Ada pun warga Jawa Islam Ke jawen hingga kini masih sering menziarahi “makam” Cheng Ho. Meski lokasinya berada di tengah kelenteng, mereka tetap melakukan kunjungan ziarah.
Mereka bersama-sama warga Tiong Hoa, “menyembah” sosok yang sama, di tempat yang sama. Hanya “persembahan” saja yang berbeda, Kejawen membawa bunga, Tionghoa membawa dupa.

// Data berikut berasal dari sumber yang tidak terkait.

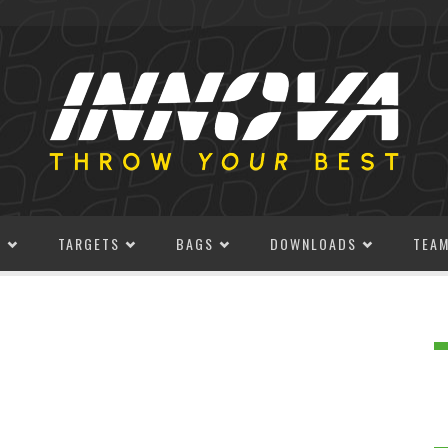
S
TARGETS
BAGS
DOWNLOADS
TEA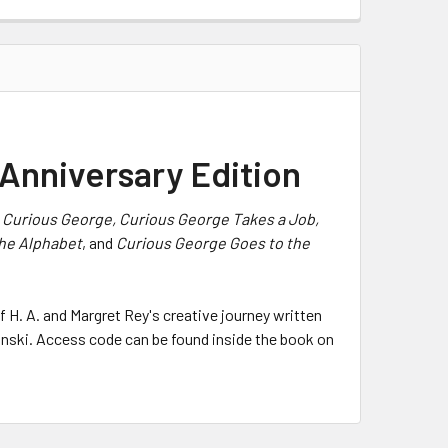
Anniversary Edition
e
Curious George, Curious George Takes a Job,
the Alphabet
, and
Curious George Goes to the
f H. A. and Margret Rey's creative journey written
inski. Access code can be found inside the book on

Dalam kepercayaan Cina, mereka memang menyembah banyak dewa yang tak terhitung jumlahnya. Menurut kepercayaan tersebut, mereka tak dapat meminta langsung kepada Tuhan karena jarak hamba dan Tuhan sangat jauh. Sehingga, diperlukan dewa-dewa yang akan “mengantarkan” pesan kepada Tuhan.
Meskipun warga Cina memeluk agama Konghucu, Buddha, Hindu, Kristen, Katolik, atau agama lain selain Islam, mereka akan tetap menuju kelenteng setelah menuju gereja, wihara, dan lain sebagainya. Hal tersebut dijelaskan oleh Jongkie Tio.
“Warga Cina setelah menyembah Tuhan, mereka tetap berkunjung ke kelenteng. Karena, dalam kepercayaan memang Tuhan sangat tinggi sehingga memerlukan dewa-dewa tersebut sebagai perantara. Namun, warga Cina yang memeluk beragama Islam, mereka tak lagi pergi ke kelenteng,” ujarnya.
Dalam ajaran Islam, memang hanya meng-Esakan Allah. Hanya satu Tuhan dan tak ada perantara dalam berdoa. Berbeda dengan ajaran Cina, Islam mengajarkan Tuhan sangat dekat dengan hambanya.
Oleh karena itu, Muslim tak memerlukan perantara seperti dewa untuk menyampaikan permohonan kepada Tuhan.
Meski demikian, di tanah Jawa terdapat nilai Kejawen yang merasuki ajaran Islam. Sehingga, sebagian masyarakat Jawa menganut Kejawen dan mendatangi para tokoh sebagai perantara.